Rasulullah saw. dan Cinta yang Tak Pernah Usai
Rasulullah saw. bukan hanya mencintai para sahabatnya. Beliau mencintai kita, umat yang belum pernah beliau lihat, namun selalu beliau sebut dalam doa dan kerinduan. Dalam setiap napas perjuangan beliau, ada rindu dan cinta untuk kita yang hidup berabad-abad setelahnya.
Ketika beliau dilempari batu di Thaif hingga berdarah, yang keluar dari lisannya bukan keluh kesah atau amarah. Justru doa: “Ya Allah, berilah petunjuk kepada kaumku, karena mereka tidak mengetahui.”
Dan ketika umatnya kelak disebut dalam hadis, beliau berkata dengan suara lembut penuh kasih, “Aku rindu kepada saudara-saudaraku.” Para sahabat terkejut, “Bukankah kami ini saudaramu, wahai Rasulullah?” Beliau menjawab, “Kalian sahabatku. Adapun saudara-saudaraku adalah mereka yang beriman kepadaku, padahal mereka belum pernah melihatku.”
Masya Allah,
Cinta seperti apa yang lebih agung dari ini? Beliau tidak hanya memikirkan sahabat di masa itu, tetapi juga kita yang lahir jauh setelah beliau wafat. Kita yang hidup di zaman penuh fitnah, tetapi tetap berjuang untuk mencintainya, mengikuti sunnahnya, dan memperjuangkan risalahnya.
Cinta yang Membekas hingga Detik Akhir Kehidupan
Ketika ajal menjemput, Rasulullah saw. terbaring lemah di pangkuan Aisyah radhiyallahu ‘anha. Napas beliau terengah, tubuhnya terasa berat. Dalam kondisi itu, yang beliau pikirkan bukan dirinya, bukan keluarganya, tetapi umatnya. “Ummatii... ummatii...” (Umatku, umatku).
Sungguh, air mata ini tak sanggup menahan derasnya setiap kali membayangkan kalimat itu. Di detik-detik terakhir hidupnya, beliau masih mengkhawatirkan kita. Betapa besar kasih beliau. Betapa dalam cinta yang tertanam dalam hatinya.
Aisyah berkata, sebelum wafat Rasulullah saw. berdoa: “Ya Allah, ampuni umatku. Ya Allah, rahmati umatku.”
Adakah hamba sebaik beliau? Tidak ada dan tidak akan pernah ada.

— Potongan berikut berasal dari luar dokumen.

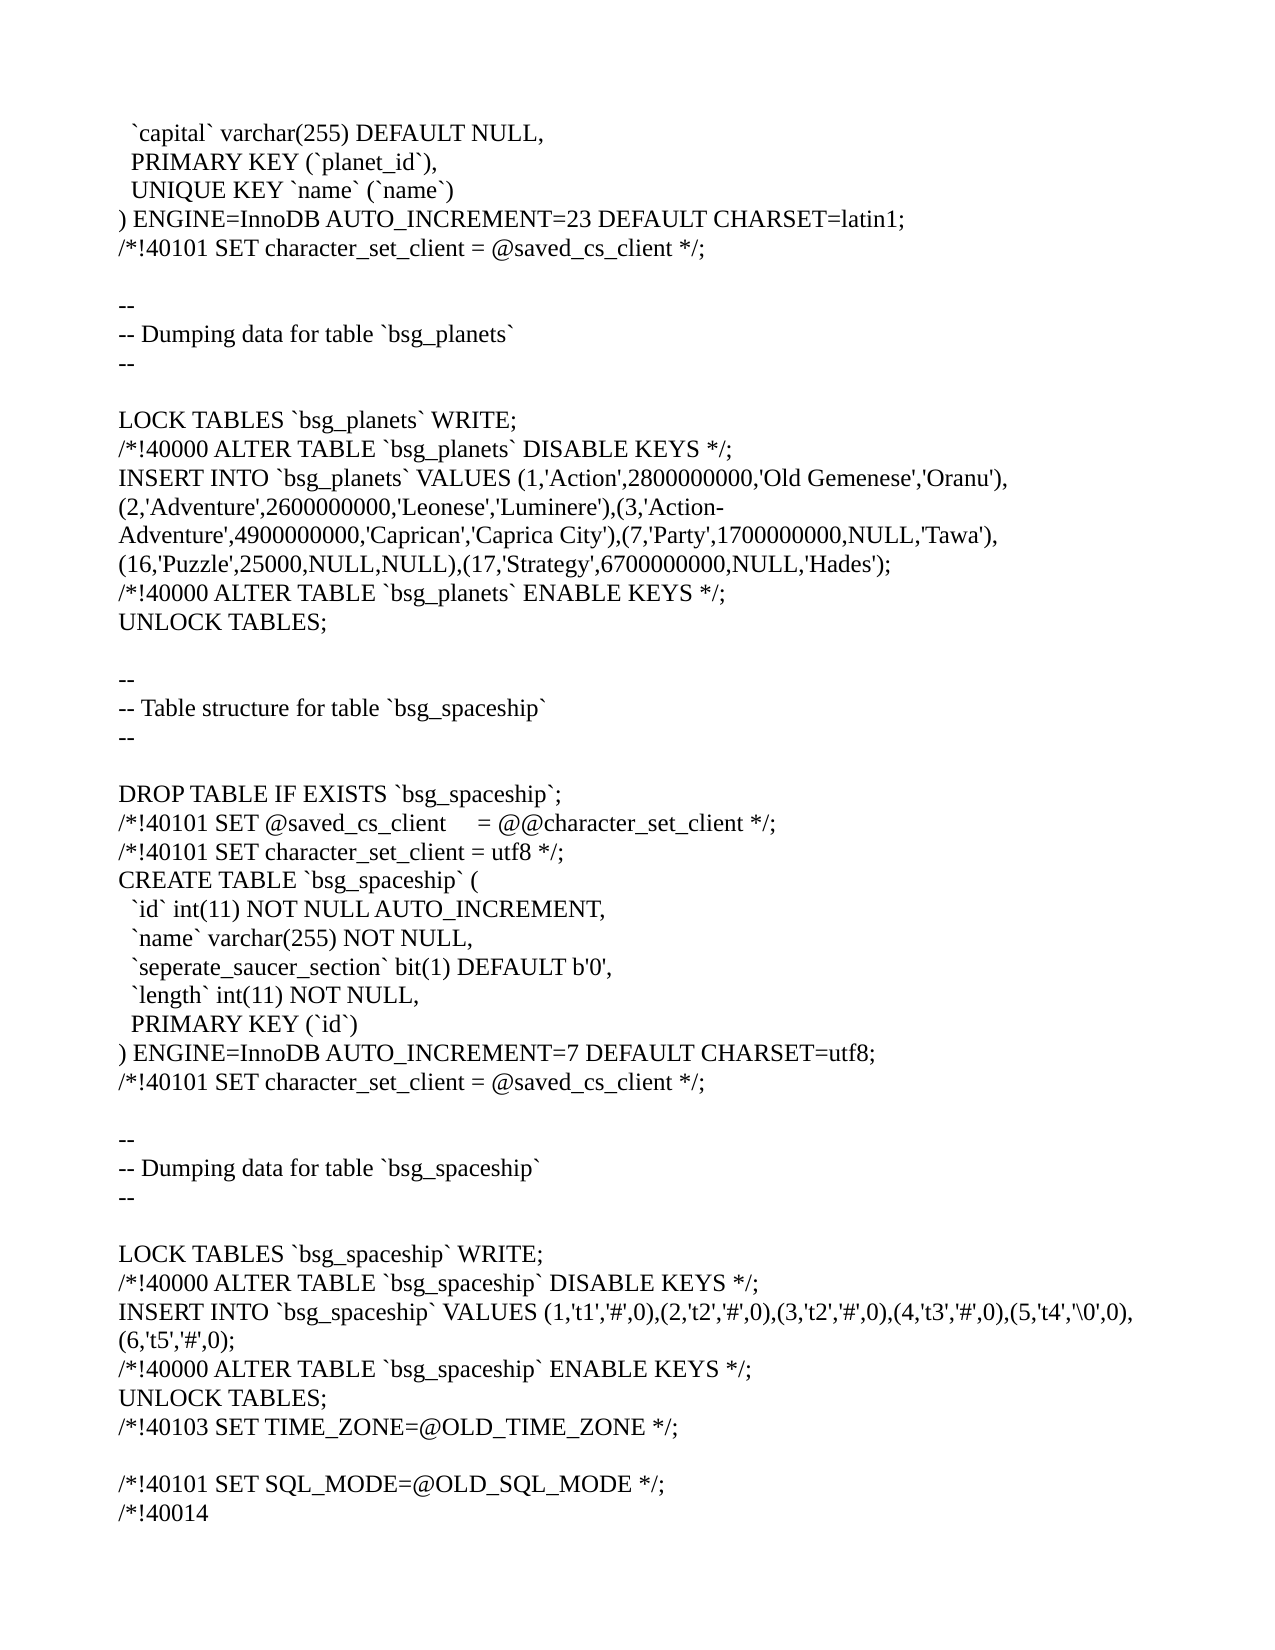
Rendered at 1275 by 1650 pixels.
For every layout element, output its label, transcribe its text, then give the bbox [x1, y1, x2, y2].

text `capital` varchar(255) DEFAULT NULL, PRIMARY KEY (`planet_id`), UNIQUE KEY `name` (`name`) ) ENGINE=InnoDB AUTO_INCREMENT=23 DEFAULT CHARSET=latin1; /*!40101 SET character_set_client = @saved_cs_client */; -- -- Dumping data for table `bsg_planets` -- LOCK TABLES `bsg_planets` WRITE; /*!40000 ALTER TABLE `bsg_planets` DISABLE KEYS */; INSERT INTO `bsg_planets` VALUES (1,'Action',2800000000,'Old Gemenese','Oranu'),(2,'Adventure',2600000000,'Leonese','Luminere'),(3,'Action-Adventure',4900000000,'Caprican','Caprica City'),(7,'Party',1700000000,NULL,'Tawa'),(16,'Puzzle',25000,NULL,NULL),(17,'Strategy',6700000000,NULL,'Hades'); /*!40000 ALTER TABLE `bsg_planets` ENABLE KEYS */; UNLOCK TABLES; -- -- Table structure for table `bsg_spaceship` -- DROP TABLE IF EXISTS `bsg_spaceship`; /*!40101 SET @saved_cs_client = @@character_set_client */; /*!40101 SET character_set_client = utf8 */; CREATE TABLE `bsg_spaceship` ( `id` int(11) NOT NULL AUTO_INCREMENT, `name` varchar(255) NOT NULL, `seperate_saucer_section` bit(1) DEFAULT b'0', `length` int(11) NOT NULL, PRIMARY KEY (`id`) ) ENGINE=InnoDB AUTO_INCREMENT=7 DEFAULT CHARSET=utf8; /*!40101 SET character_set_client = @saved_cs_client */; -- -- Dumping data for table `bsg_spaceship` -- LOCK TABLES `bsg_spaceship` WRITE; /*!40000 ALTER TABLE `bsg_spaceship` DISABLE KEYS */; INSERT INTO `bsg_spaceship` VALUES (1,'t1','#',0),(2,'t2','#',0),(3,'t2','#',0),(4,'t3','#',0),(5,'t4','\0',0),(6,'t5','#',0); /*!40000 ALTER TABLE `bsg_spaceship` ENABLE KEYS */; UNLOCK TABLES; /*!40103 SET TIME_ZONE=@OLD_TIME_ZONE */; /*!40101 SET SQL_MODE=@OLD_SQL_MODE */; /*!40014 [118, 118, 1157, 1527]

Beliau adalah prototipe hamba Allah yang paling sempurna.
Allah Swt. memilihnya, membersihkannya, dan mendidiknya langsung dalam madrasah langit. Sebagaimana firman Allah Swt. dalam QS. Al-Ahzab ayat 21 yang artinya:
“Sungguh, telah ada pada (diri) Rasulullah itu suri teladan yang baik bagimu (yaitu) bagi orang yang mengharap (rahmat) Allah dan (kedatangan) Hari Kiamat dan yang banyak mengingat Allah.”
Meneladani Rasulullah dalam Setiap Aspek Kehidupan
Meneladani Rasulullah Saw. bukan hanya dengan meniru cara beliau berbicara atau berakhlak lembut semata. Keteladanan beliau adalah kompas kehidupan yang meliputi seluruh bidang: ibadah, dakwah, muamalah, ekonomi, politik, hingga pendidikan.

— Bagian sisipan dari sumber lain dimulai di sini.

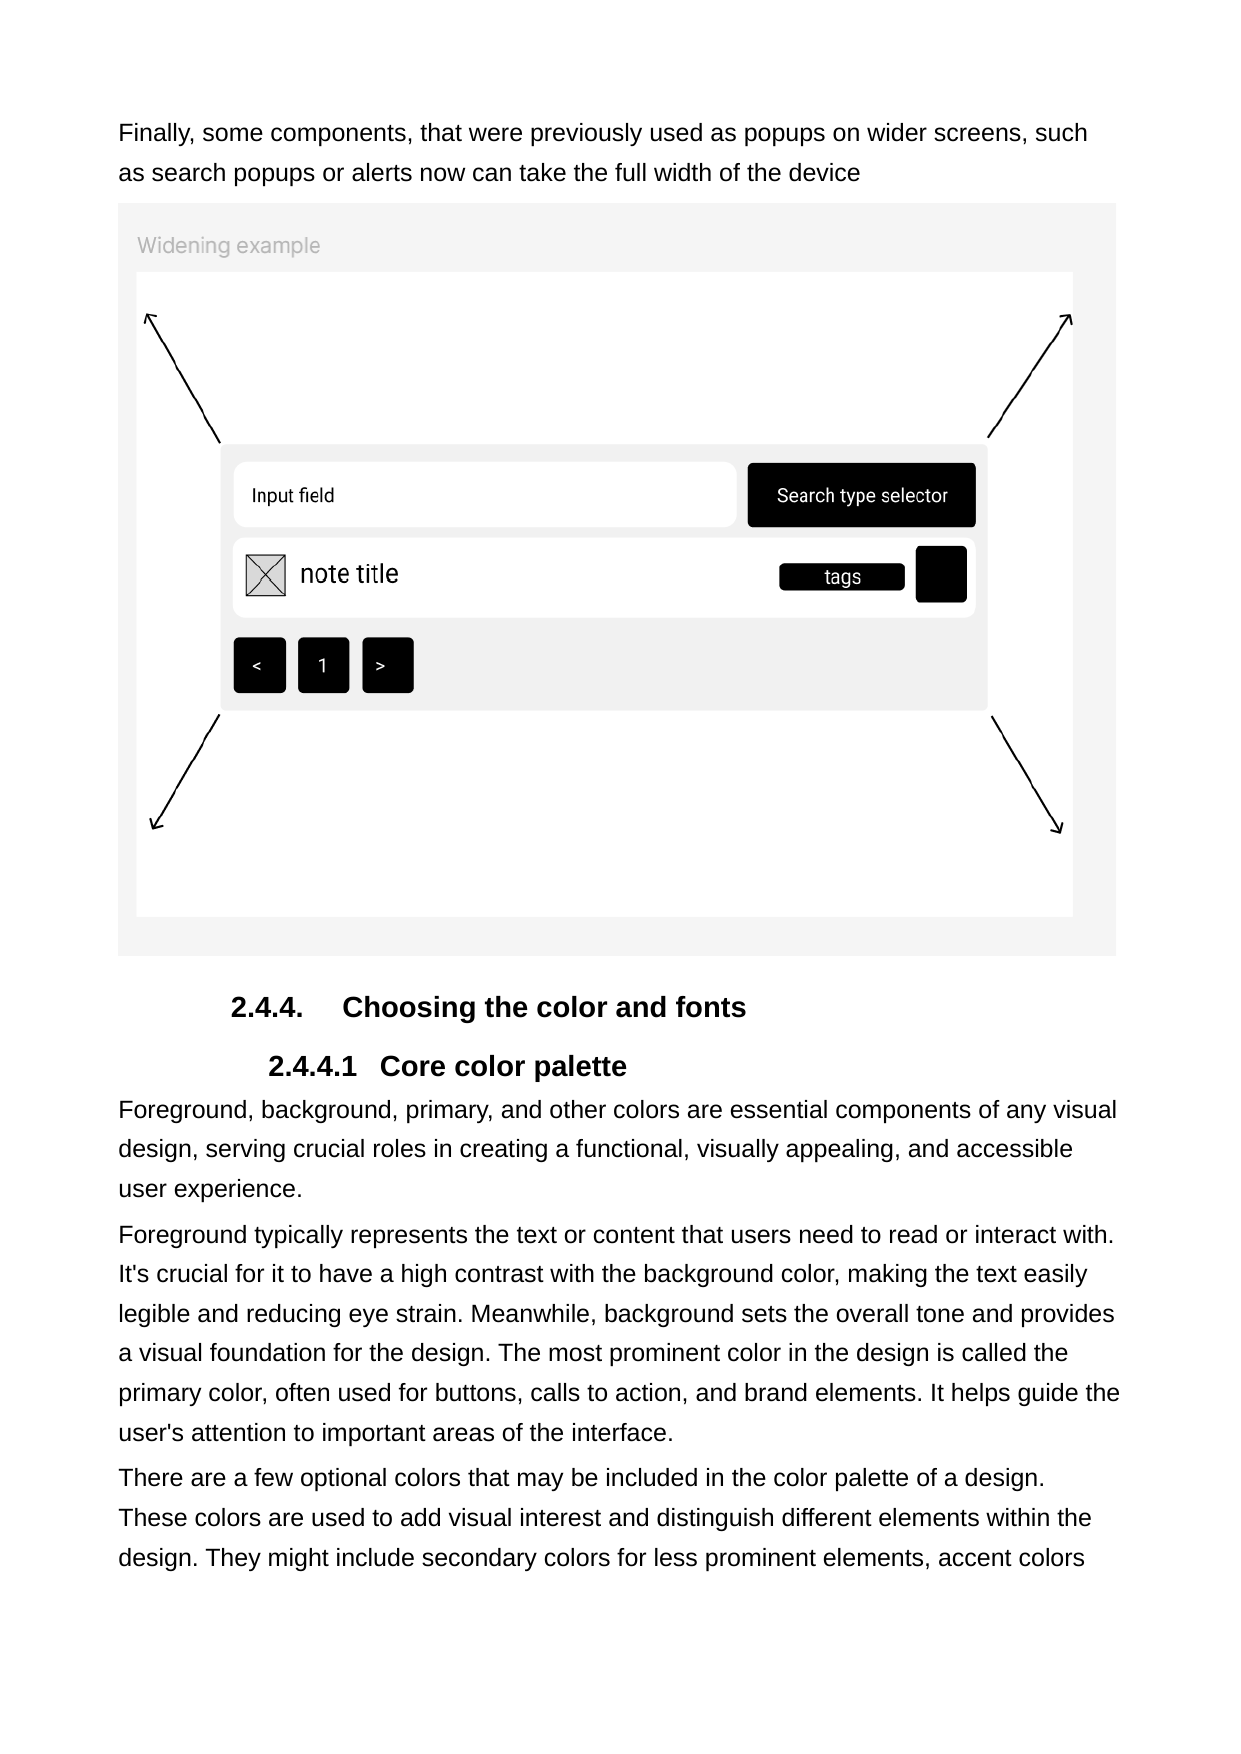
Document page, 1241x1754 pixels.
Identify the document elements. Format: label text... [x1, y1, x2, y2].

list Foreground typically represents the text or content that users need to read or interact with. It's crucial for it to have a high contrast with the background color, making the text easily legible and reducing eye strain. Meanwhile, background sets the overall tone and provides a visual foundation for the design. The most prominent color in the design is called the primary color, often used for buttons, calls to action, and brand elements. It helps guide the user's attention to important areas of the interface. [118, 1219, 1122, 1446]
subtitle Core color palette [268, 1049, 1122, 1082]
list There are a few optional colors that may be included in the color palette of a design. These colors are used to add visual interest and distinguish different elements within the design. They might include secondary colors for less prominent elements, accent colors [118, 1463, 1122, 1571]
subtitle Choosing the color and fonts [231, 990, 1122, 1024]
list Finally, some components, that were previously used as popups on wider screens, such as search popups or alerts now can take the full width of the device [118, 118, 1122, 186]
picture [118, 203, 1117, 956]
list Foreground, background, primary, and other colors are essential components of any visual design, serving crucial roles in creating a functional, visually appealing, and accessible user experience. [118, 1094, 1122, 1202]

Beliau berdagang dengan jujur dan amanah. Itulah teladan ekonomi Islam, bebas dari riba, penipuan, dan ketamakan.
Beliau memimpin dengan adil dan penuh kasih, menata umat berdasarkan syariat. Itulah politik Islam, bukan perebutan kekuasaan, melainkan amanah untuk menegakkan keadilan dan kemaslahatan.
Beliau mendidik umat dengan wahyu, bukan sekadar logika manusia. Itulah pendidikan Islam, membentuk manusia bertakwa dan berkepribadian Islam, bukan sekadar cerdas duniawi.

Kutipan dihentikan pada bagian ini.